| Activity |
Copy out the text read from each of the items below, line by line and word for word, leaving the pictures out.

BEGIN Listed entries

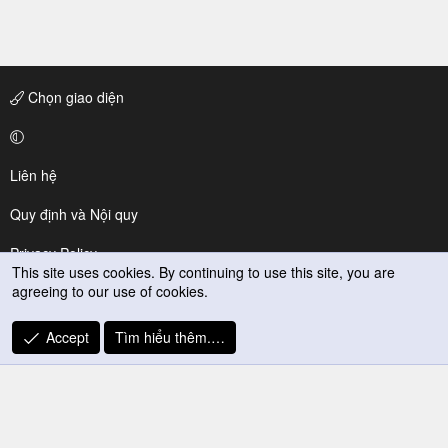
Chọn giao diện
Liên hệ
Quy định và Nội quy
Privacy Policy
This site uses cookies. By continuing to use this site, you are
agreeing to our use of cookies.
Trợ giúp
R
Accept
Tìm hiểu thêm.…
S
S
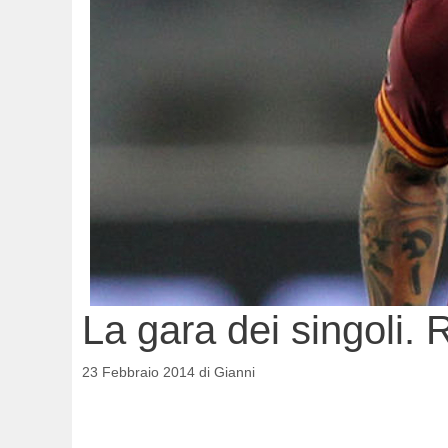
La gara dei singoli.
23 Febbraio 2014
di
Gianni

END Listed entries

| Answer space |
Chọn giao diện
Liên hệ
Quy định và Nội quy
Privacy Policy
This site uses cookies. By continuing to use this site, you are
agreeing to our use of cookies.
Trợ giúp
R
Accept
Tìm hiểu thêm.…
S
S
La gara dei singoli.
23 Febbraio 2014
di
Gianni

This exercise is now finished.